Furthermore, from a public health perspective, surveillance systems for chronic diseases tend to focus on single conditions. In Canada, for example, the National Diabetes Surveillance System (NDSS) was developed to track diabetes incidence, prevalence and mortality in all provinces and territories. In the province of Alberta, this system has been embellished to report more extensively on a variety of comorbidities in people with diabetes, but it remains focused on a single, albeit common, condition in the population. The Public Health Agency of Canada has recently expanded the model from the NDSS to provide surveillance data on other conditions under the umbrella of the Canadian Chronic Disease Surveillance System (CCDSS), but this approach still retains the single disease focused model, with some attention to relevant comorbidities. Given that several common chronic conditions may cluster as multimorbidity in the general population, it would seem appropriate to take a multimorbidity approach to population health surveillance. Moreover, given a common set of shared risk factors (e.g., smoking, obesity, physical activity), multimorbidity surveillance may be more appropriate to evaluate the efficiency of more general or broader public health interventions.
Estimates of the prevalence of multimorbidity vary from 17% to over 90%. The wide variation is due to dissimilar study populations or data sources, usually entailing differences in demographic characteristics and disease types or classification. Most studies have been limited to patients in the primary care setting, having a specific index disease or to just the elderly. Few studies have evaluated the prevalence of multimorbidity across age groups of the general population, including younger adults.

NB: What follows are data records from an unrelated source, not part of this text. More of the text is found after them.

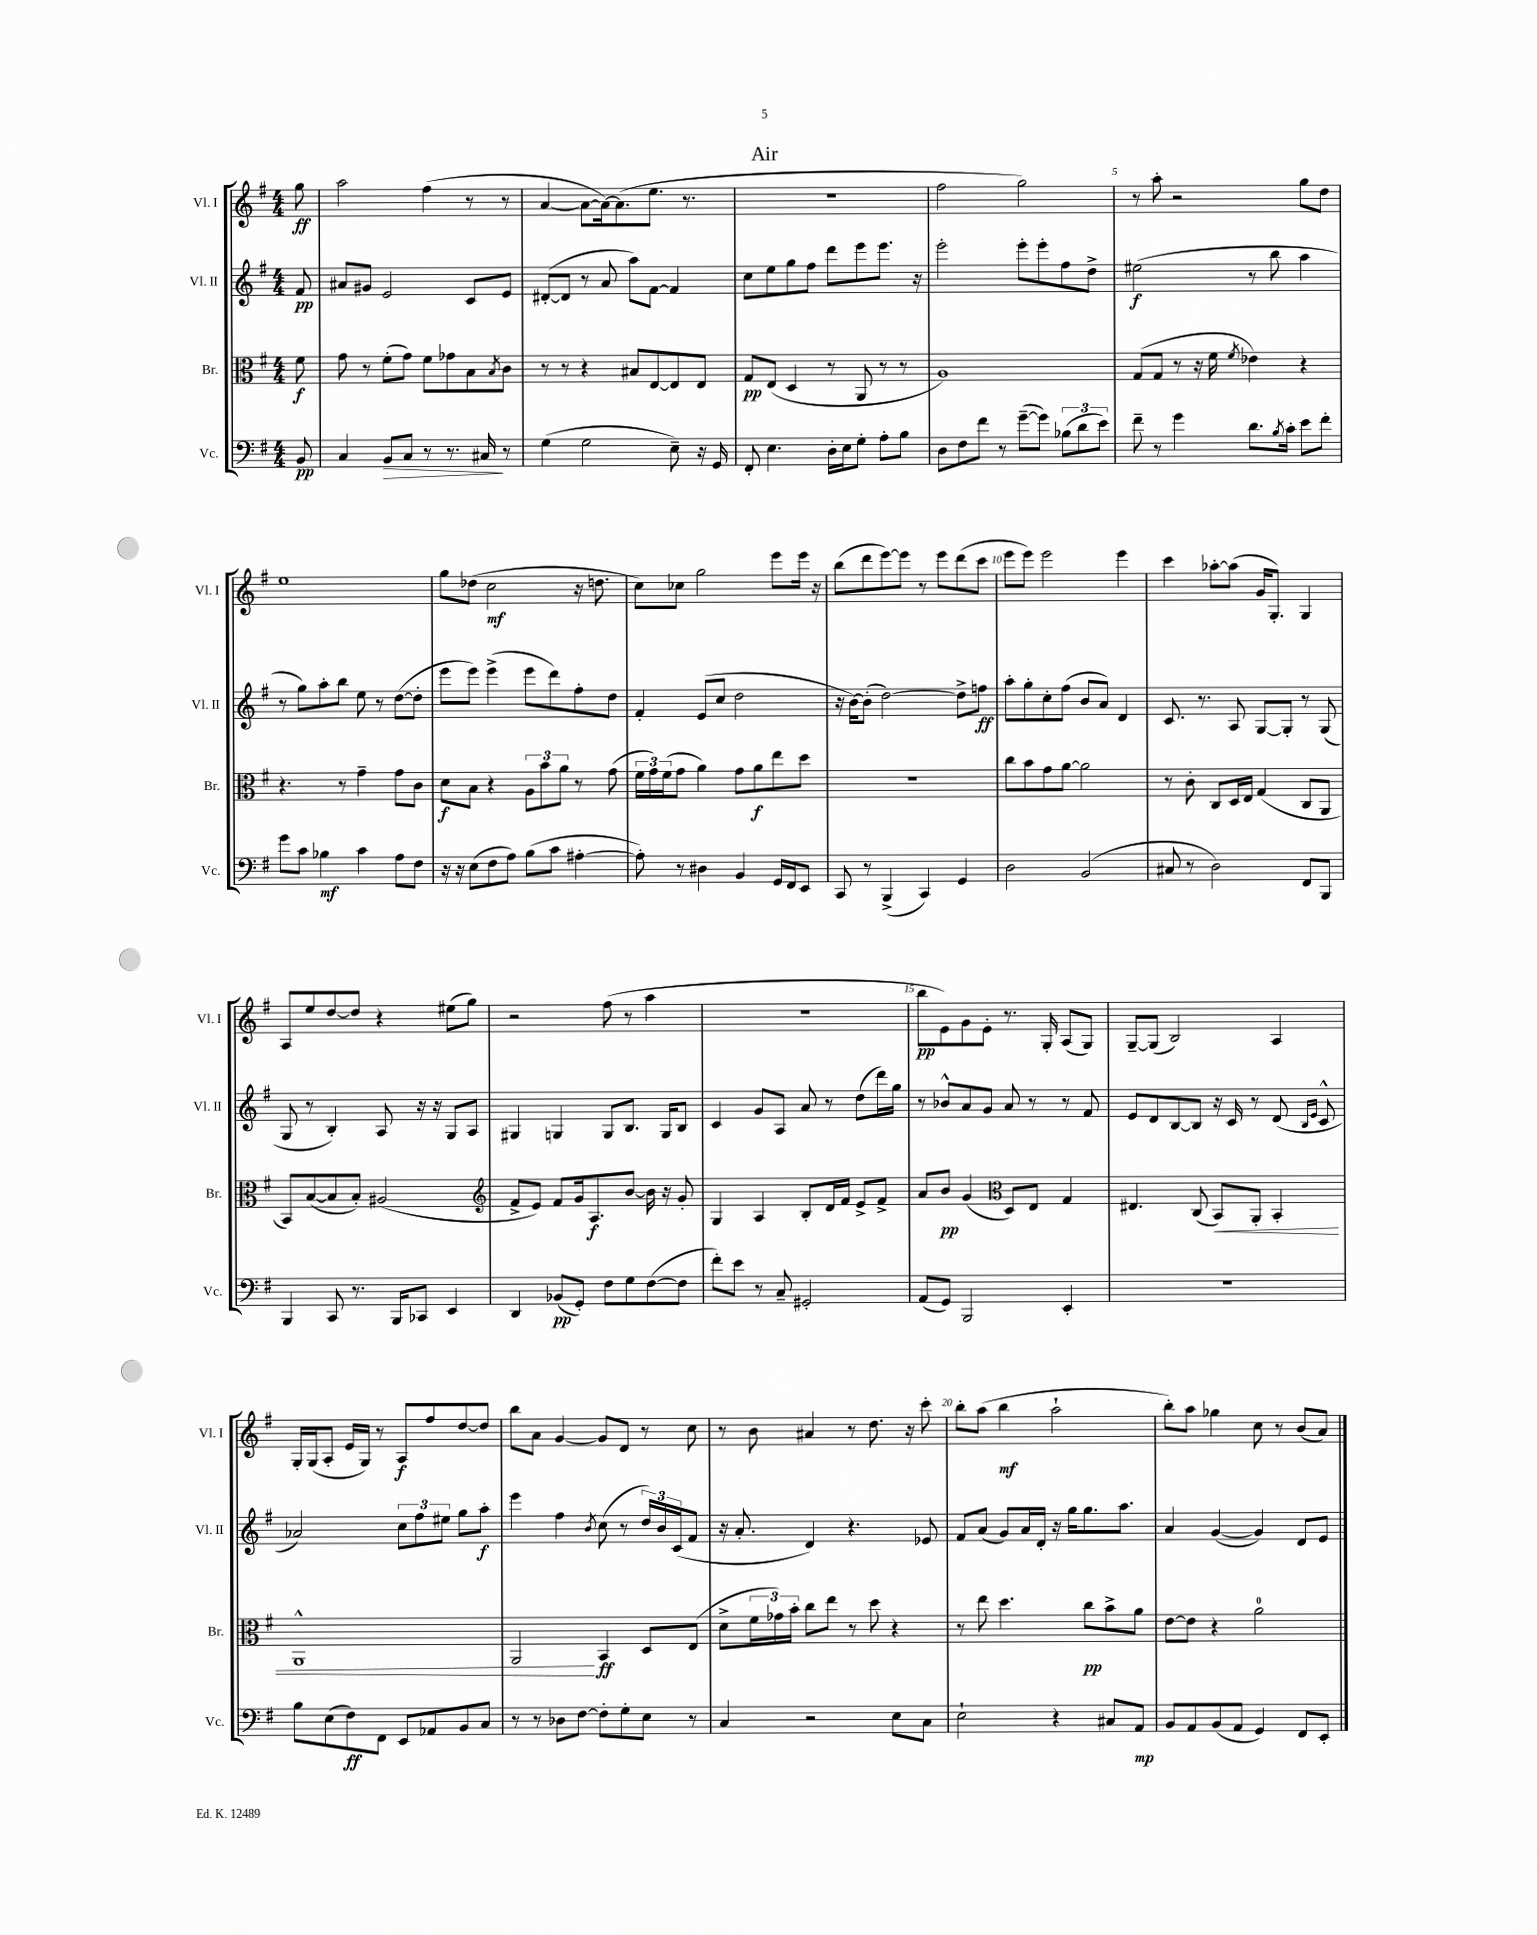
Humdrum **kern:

**kern	**dynam	**kern	**dynam	**kern	**dynam	**kern	**dynam
*part4	*part4	*part3	*part3	*part2	*part2	*part1	*part1
*staff4	*staff4	*staff3	*staff3	*staff2	*staff2	*staff1	*staff1
*I"Vc.	*	*I"Br.	*	*I"Vl. II	*	*I"Vl. I	*
*I'Vc.	*	*I'Br.	*	*I'Vl. II	*	*I'Vl. I	*
*clefF4	*	*clefC3	*	*clefG2	*	*clefG2	*
*k[f#]	*	*k[f#]	*	*k[f#]	*	*k[f#]	*
*M4/4	*	*M4/4	*	*M4/4	*	*M4/4	*
=	=	=	=	=	=	=	=
8BB/	pp	8f#\	f	8f#/	pp	8gg\	ff
=1	=1	=1	=1	=1	=1	=1	=1
4C/	.	8g\	.	8a#X/L	.	2aa\	.
.	.	8r	.	8g#X/J	.	.	.
!	!LO:HP:b	!	!	!	!	!	!
8BB/L	>	(8f#'\L	.	2e/	.	.	.
8C/J	.	8g\J)	.	.	.	.	.
8r	.	8f#\L	.	.	.	(4ff#\	.
8.r	.	8g-X\	.	.	.	.	.
.	.	8B\	.	8c/L	.	8r	.
16C#X/	.	.	.	.	.	.	.
.	.	8qB/	.	.	.	.	.
8r	]	8c\J	.	8e/J	.	8r	.
=2	=2	=2	=2	=2	=2	=2	=2
(4G\	.	8r	.	([8d#X'/L	.	[4a/	.
.	.	8r	.	8d#/J]	.	.	.
2G\	.	4r	.	8r	.	8a\L_	.
.	.	.	.	8a/	.	16a\k_)	.
.	.	.	.	.	.	(8.a\]	.
.	.	8B#X/L	.	8aa\L)	.	.	.
.	.	[8E/	.	[8f#\J	.	8.ee\J	.
8E~\)	.	8E/]	.	4f#/]	.	.	.
.	.	.	.	.	.	8.r	.
16r	.	8E/J	.	.	.	.	.
16GG/	.	.	.	.	.	.	.
=3	=3	=3	=3	=3	=3	=3	=3
8FF#'/	.	8G/L	pp	8cc\L	.	1r	.
4.E\	.	(8E/J	.	8ee\	.	.	.
.	.	4D/	.	8gg\	.	.	.
.	.	.	.	8ff#\J	.	.	.
16D'\LL	.	8r	.	8ddd\L	.	.	.
16E\J	.	.	.	.	.	.	.
8G'\J	.	8AA/	.	8eee\	.	.	.
8A'\L	.	8r	.	8.eee\J	.	.	.
8B\J	.	8r	.	.	.	.	.
.	.	.	.	16r	.	.	.
=4	=4	=4	=4	=4	=4	=4	=4
8D\L	.	1A)	.	2eee'\	.	2ff#\	.
8F#\	.	.	.	.	.	.	.
8f#\J	.	.	.	.	.	.	.
8r	.	.	.	.	.	.	.
([8g~\L	.	.	.	8eee'\L	.	2gg\)	.
8g\J])	.	.	.	8eee'\	.	.	.
(12B-X\L	.	.	.	8ff#\	.	.	.
12d\	.	.	.	.	.	.	.
.	.	.	.	8dd^\J	.	.	.
12e\J)	.	.	.	.	.	.	.
=5	=5	=5	=5	=5	=5	=5	=5
8f#~\	.	(8G/L	.	(2ee#X\	f	8r	.
8r	.	8G/J	.	.	.	8aa'\	.
4g\	.	8r	.	.	.	2r	.
.	.	16r	.	.	.	.	.
.	.	16f#\	.	.	.	.	.
.	.	8qf#/	.	.	.	.	.
8.d\L	.	4e-X\)	.	8r	.	.	.
.	.	.	.	8bb\	.	.	.
8qB/	.	.	.	.	.	.	.
16c'\Jk	.	.	.	.	.	.	.
8e\L	.	4r	.	4aa\	.	8gg\L	.
8f#'\J	.	.	.	.	.	8dd\J	.
!!LO:LB:g=z
=6	=6	=6	=6	=6	=6	=6	=6
8g\L	.	4.r	.	8r	.	1ee	.
8c\J	.	.	.	8gg\L)	.	.	.
4B-X\	mf	.	.	8aa'\	.	.	.
.	.	8r	.	8bb\J	.	.	.
4c\	.	4g~\	.	8ee\	.	.	.
.	.	.	.	8r	.	.	.
8A\L	.	8g\L	.	([8dd\L	.	.	.
8F#\J	.	8c\J	.	8dd'\J]	.	.	.
=7	=7	=7	=7	=7	=7	=7	=7
16r	.	8d\L	f	8eee\L	.	8gg\L	.
16r	.	.	.	.	.	.	.
(8E\L	.	8B\J	.	8eee\J)	.	(8dd-X\J	.
8F#\	.	4r	.	(4eee^\	.	2cc\	mf
8A\J)	.	.	.	.	.	.	.
(8B\L	.	12A\L	.	8eee\L	.	.	.
.	.	12b\	.	.	.	.	.
8c\J	.	.	.	8ddd\)	.	.	.
.	.	12a\J	.	.	.	.	.
[4A#X'\	.	8r	.	8ff#'\	.	16r	.
.	.	.	.	.	.	8.ddn\	.
.	.	(8g\	.	8dd\J	.	.	.
=8	=8	=8	=8	=8	=8	=8	=8
8A#'\])	.	24f#\LL	.	4f#'/	.	8cc\L)	.
.	.	24g\)	.	.	.	.	.
.	.	(24f#\J	.	.	.	.	.
8r	.	8g\J	.	.	.	8cc-X\J	.
4D#X\	.	4a\)	.	(8e/L	.	2gg\	.
.	.	.	.	8cc/J	.	.	.
4BB/	.	8g\L	.	2dd\	.	.	.
.	.	8a\	f	.	.	.	.
16GG/LL	.	8ee\	.	.	.	8eee\L	.
16FF#/J	.	.	.	.	.	.	.
8EE/J	.	8dd\J	.	.	.	16eee\Jk	.
.	.	.	.	.	.	16r	.
=9	=9	=9	=9	=9	=9	=9	=9
8CC/	.	1r	.	16r	.	(8bb\L	.
.	.	.	.	[16b\KL)	.	.	.
8r	.	.	.	(8b'\J]	.	8ddd\	.
(4BBB^/	.	.	.	[2dd\)	.	[8eee\)	.
.	.	.	.	.	.	8eee\J]	.
4CC/)	.	.	.	.	.	8r	.
.	.	.	.	.	.	8eee\L	.
4GG/	.	.	.	8dd^\L]	.	(8ddd\	.
.	.	.	.	8ffn\J	ff	8ccc\J	.
=10	=10	=10	=10	=10	=10	=10	=10
2D\	.	8cc\L	.	8aa'\L	.	8eee\L	.
.	.	8b\	.	8gg'\	.	8eee\J)	.
.	.	8g\	.	8cc'\	.	2eee\	.
.	.	[8a\J	.	(8ff#\J	.	.	.
(2BB/	.	2a\]	.	8b/L	.	.	.
.	.	.	.	8a/J)	.	.	.
.	.	.	.	4d/	.	4eee\	.
=11	=11	=11	=11	=11	=11	=11	=11
8C#X/	.	8r	.	8.c/	.	4ccc\	.
8r	.	8c'\	.	.	.	.	.
.	.	.	.	8.r	.	.	.
2D\)	.	8C/L	.	.	.	[8aa-X'\L	.
.	.	16D/L	.	8A/	.	(8aa-\J]	.
.	.	16E/JJ	.	.	.	.	.
.	.	(4G/	.	[8G/L	.	16g/KL	.
.	.	.	.	.	.	8.G'/J)	.
.	.	.	.	8G'/J]	.	.	.
8FF#/L	.	8C/L	.	8r	.	4G/	.
8BBB/J	.	8AA/J	.	(8G/	.	.	.
!!LO:LB:g=z
=12	=12	=12	=12	=12	=12	=12	=12
4BBB/	.	8BB/L)	.	8G/	.	8A/L	.
.	.	([8B/	.	8r	.	8ee/	.
8CC/	.	8B/]	.	4B'/)	.	[8dd/	.
8.r	.	8B'/J)	.	.	.	8dd/J]	.
.	.	(2A#X/	.	8A/	.	4r	.
16BBB/KL	.	.	.	.	.	.	.
8CC-X/J	.	.	.	16r	.	.	.
.	.	.	.	16r	.	.	.
4EE/	.	.	.	8G/L	.	(8ee#X\L	.
.	.	.	.	8A/J	.	8gg\J)	.
=13	=13	=13	=13	=13	=13	=13	=13
*	*	*clefG2	*	*	*	*	*
4DD/	.	8f#^/L	.	4G#X/	.	2r	.
.	.	8e/J)	.	.	.	.	.
(8BB-X/L	pp	8f#/L	.	4Gn/	.	.	.
8GG'/J)	.	16g/k	.	.	.	.	.
.	.	8.A/	f	.	.	.	.
8F#\L	.	.	.	8G/L	.	(8ff#\	.
8G\	.	[8b/J	.	8.B/J	.	8r	.
([8F#\	.	16b\]	.	.	.	4aa\	.
.	.	16r	.	16G/KL	.	.	.
8F#\J]	.	8g'/	.	8B/J	.	.	.
=14	=14	=14	=14	=14	=14	=14	=14
8f#'\L)	.	4G/	.	4c/	.	1r	.
8e\J	.	.	.	.	.	.	.
8r	.	4A/	.	8g/L	.	.	.
8C~/	.	.	.	8A/J	.	.	.
2GG#X'/	.	8B'/L	.	8a/	.	.	.
.	.	16d/L	.	8r	.	.	.
.	.	16f#/JJ	.	.	.	.	.
.	.	8e^/L	.	(8dd\L	.	.	.
.	.	8f#^/J	.	16ddd\L)	.	.	.
.	.	.	.	16gg\JJ	.	.	.
=15	=15	=15	=15	=15	=15	=15	=15
(8AA/L	.	8a/L	.	8r	.	8bb\L	pp
8GG/J)	.	8b/J	pp	8b-X^^/L	.	8e\)	.
2BBB/	.	(4g/	.	8a/	.	8g\	.
.	.	.	.	8g/J	.	8e'\J	.
*	*	*clefC3	*	*	*	*	*
.	.	8D/L)	.	8a/	.	8.r	.
.	.	8E/J	.	8r	.	.	.
.	.	.	.	.	.	16G'/	.
4EE'/	.	4G/	.	8r	.	(8A/L	.
.	.	.	.	8f#/	.	8G/J)	.
=16	=16	=16	=16	=16	=16	=16	=16
1r	.	4.E#X/	.	8e/L	.	[8G~/L	.
.	.	.	.	8d/	.	(8G/J]	.
.	.	.	.	[8B/	.	2B/)	.
.	.	(8C/	.	8B/J]	.	.	.
!	!	!	!LO:HP:b	!	!	!	!
.	.	8BB/L)	<	16r	.	.	.
.	.	.	.	16c/	.	.	.
.	.	8AA'/J	.	8r	.	.	.
.	.	4BB'/	.	(8d/	.	4A/	.
.	.	.	.	16qqB/LL	.	.	.
.	.	.	.	16qqe/JJ	.	.	.
.	.	.	.	8c^^/	.	.	.
!!LO:LB:g=z
=17	=17	=17	=17	=17	=17	=17	=17
8B\L	.	1AA^^	.	2a-X/)	.	16G'/LL	.
.	.	.	.	.	.	(16G/J	.
(8E\	.	.	.	.	.	8A'/J	.
8F#\)	ff	.	.	.	.	16e/LL	.
.	.	.	.	.	.	16G/JJ)	.
8FF#\J	.	.	.	.	.	8r	.
8EE/L	.	.	.	12cc\L	.	8A/L	f
.	.	.	.	12ff#\	.	.	.
8AA-X/	.	.	.	.	.	8ff#/	.
.	.	.	.	12ee#X\J	.	.	.
8BB/	.	.	.	8gg\L	.	[8dd/	.
8C/J	.	.	.	8aa'\J	f	8dd/J]	.
=18	=18	=18	=18	=18	=18	=18	=18
8r	.	2AA/	.	4eee\	.	8bb\L	.
8r	.	.	.	.	.	8a\J	.
8D-X\L	.	.	.	4ff#\	.	[4g/	.
[8F#\J	.	.	.	.	.	.	.
.	.	.	.	8qb/	.	.	.
8F#'\L]	.	4BB/	[ ff	(8cc\	.	8g/L]	.
8G'\	.	.	.	8r	.	8d/J	.
8E\J	.	8D/L	.	24dd/LL)	.	8r	.
.	.	.	.	24b/	.	.	.
.	.	.	.	(24c/J	.	.	.
8r	.	(8E/J	.	8f#/J	.	8cc\	.
=19	=19	=19	=19	=19	=19	=19	=19
4C/	.	8d^\L	.	16r	.	8r	.
.	.	.	.	8.a'/	.	.	.
.	.	24f#\L	.	.	.	8b\	.
.	.	24g-X\)	.	.	.	.	.
.	.	24b'\JJ	.	.	.	.	.
2r	.	8cc\L	.	4d/)	.	4a#X/	.
.	.	8ee\J	.	.	.	.	.
.	.	8r	.	4.r	.	8r	.
.	.	8dd\	.	.	.	8.dd\	.
8E\L	.	4r	.	.	.	.	.
.	.	.	.	.	.	16r	.
8C\J	.	.	.	8e-X/	.	8ccc'\	.
=20	=20	=20	=20	=20	=20	=20	=20
2E`\	.	8r	.	8f#/L	.	8bb'\L	.
.	.	8ee\	.	(8a/J	.	(8aa\J	.
.	.	4.dd\	.	8g/L)	.	4bb\	mf
.	.	.	.	16a/L	.	.	.
.	.	.	.	16d'/JJ	.	.	.
4r	.	.	.	16r	.	2aa`\	.
.	.	.	.	16gg\KL	.	.	.
.	.	8cc\L	pp	8.gg\	.	.	.
8C#X/L	.	8b^\	.	.	.	.	.
.	.	.	.	8.aa\J	.	.	.
8AA/J	mp	8a\J	.	.	.	.	.
=21	=21	=21	=21	=21	=21	=21	=21
8BB/L	.	[8e\L	.	4a/	.	8bb'\L)	.
8AA/	.	8e\J]	.	.	.	8aa\J	.
(8BB/	.	4r	.	([4g/	.	4gg-X\	.
8AA/J	.	.	.	.	.	.	.
4GG/)	.	2a\	.	4g/])	.	8cc\	.
.	.	.	.	.	.	8r	.
8FF#/L	.	.	.	8d/L	.	(8b/L	.
8EE'/J	.	.	.	8e/J	.	8a/J)	.
==	==	==	==	==	==	==	==
*-	*-	*-	*-	*-	*-	*-	*-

In a recent study on the prevalence of multimorbidity in a population-based cohort in South Australia, the authors concluded that multimorbidity is not just a condition of the elderly. However, the definition of multimorbidity in their study was based on participants having two or more of a limited number of chronic conditions; asthma, cardiovascular disease, chronic obstructive pulmonary disease, diabetes, a mental health condition, arthritis and osteoporosis. Validity of the prevalence estimates potentially increases when a broader list of common chronic conditions is included in the study.
In Canada, for example, a study by Fortin and colleagues observed an overall prevalence of 11.6% in the general population and 32.5% in practice-based population, using data obtained from adults (25+ years) in the province of Quebec. This study highlighted the higher prevalence of multimorbidity across different age groups in the primary care sample compared to the general population. However, Fortin and colleagues did not elaborate the particular clusters of chronic conditions that comprise the patterns of multimorbidity. Indeed, there are currently no published Canadian data on the specific patterns of multimorbidity combinations in the general population. Therefore, the aim of this study was to estimate the prevalence and patterns of multimorbidity in different adult age groups, as well as determine the association of multimorbidity with socio-demographic factors.